Dirinya amat bersyukur, memiliki wanita sebaik Lucy yang menyayangi dia sepenuh hati. Liburan panjang mereka akan segera berakhir. Tinggal satu minggu tersisa sebelum hari pertama masuk sekolah. Natsu menjalani rehabilitas sesaat. Berupaya keras mengembalikan fungsi kedua kaki yang terbaring di tempat tidur. Tak memerlukan waktu banyak, enam hari pun anggota tubuhnya mulai membaik, seperti kondisi sebelum kecelakaan dadakan tersebut terjadi.
Hari Minggu ….
Ingatannya pulih total. Bagaimana kronologis jelas kecelakaan itu. Teman-teman sekolah serta kenangan indah bersama Lucy. Natsu merasa puas sekarang, telah berhasil mengembalikan jati diri yang sempat menghilang. Mereka berenam berpesta di sebuah kedai langganan, dikelola seorang kakek tua bernama Makarov yang menjual aneka ramen. Natsu memesan seporsi mangkuk ukuran besar, ditambah irisan daging dan pastinya cabe guna memberi rasa pedas ke santapan makan siang.
"Wenak sewkali, uhmm … slurp … slurp … slurp …. Lucy, kwau hwarus mencwobanya" tawar Natsu dengan mulut penuh. Tak lupa meneguk sesondok kuah panas berwarna merah. Bayangkan saja, sepedas dan segila apa ramen berjulukan iblis tersebut
"Habiskan dulu baru bicara. Kebiasaan jelekmu harus diubah. Ingat, kita sudah kelas tiga SMA. Sebentar lagi menghadapi ujian kelulusan dan masuk universitas" ceramahan Lucy diindahkan total sepasang cupingnya, yang masih fokus melahap mie di depan matanya
"Sudah Lucy-senpai, biarkan Natsu-senpai menikmati ramen kesukaannya"
"Wendy.

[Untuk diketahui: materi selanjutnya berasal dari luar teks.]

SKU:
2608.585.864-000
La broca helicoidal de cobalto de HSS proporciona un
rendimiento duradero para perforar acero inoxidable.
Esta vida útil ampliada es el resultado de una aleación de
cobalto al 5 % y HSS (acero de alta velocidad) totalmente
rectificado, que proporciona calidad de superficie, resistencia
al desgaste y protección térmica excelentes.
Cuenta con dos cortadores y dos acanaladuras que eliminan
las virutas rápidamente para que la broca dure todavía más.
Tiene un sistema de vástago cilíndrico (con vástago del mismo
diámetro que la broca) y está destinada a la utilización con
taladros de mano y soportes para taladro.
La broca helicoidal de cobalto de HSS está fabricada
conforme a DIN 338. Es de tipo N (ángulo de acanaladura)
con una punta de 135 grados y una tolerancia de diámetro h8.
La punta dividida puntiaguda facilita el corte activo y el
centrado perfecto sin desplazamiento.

Bukankah sudah ku bilang hilangkan embel-embel senpai? Kita berada di luar, jadi santai saja"
"Ya …. Ucapan si rambut pisang benar. Omong-omong, melihat si flame head makan membuatku lapar juga. Kek, pesan satu mangkuk ramen porsi besar, ya! Pakai daging yang banyak" kenapa tidak pesan dari tadi? Gumam Lucy menggelengkan kepala pelan. Menontoni pemuda di samping kanannya makan secepat kilat menyambar
"Hoi Gajeel! Ayo kita lomba makan, mau tidak?!" tantang Natsu menunjuk rivalnya, memakai sepasang sumpit bambu yang ia gunakan untuk mengapit mie. Dugaan Lucy benar seratus persen, cepat atau lambat pasti terjadi lomba makan di antara mereka berdua
"Dasar kekanak-kanakan. Jika makan harus seutas demi seutas, supaya bisa menarik perhatian cewek. Cara kalian terlalu brutal dan membuat makhluk hawa takut" sekarang muncul lagi, satu lisan cerewet yang pandai merayu hati wanita manapun. Surai orange-nya disibak perlahan, lalu dengan penuh rasa percaya diri berpose ala model majalah sampul
"Hoi Loke, di sini kedai bukan tempat foto. Berhentilah mencoreng nama baikku" peringat kakek Makarov menghela nafas panjang. Heran melihat tingkah anak muda yang banyak bergaya sambil selfie atau apapun itu
"Khukhukhu …. Dibanding Loke aku lebih pantas menjadi model. Lihatlah Natsu, kau pasti ku kalahkan suatu hari nanti!"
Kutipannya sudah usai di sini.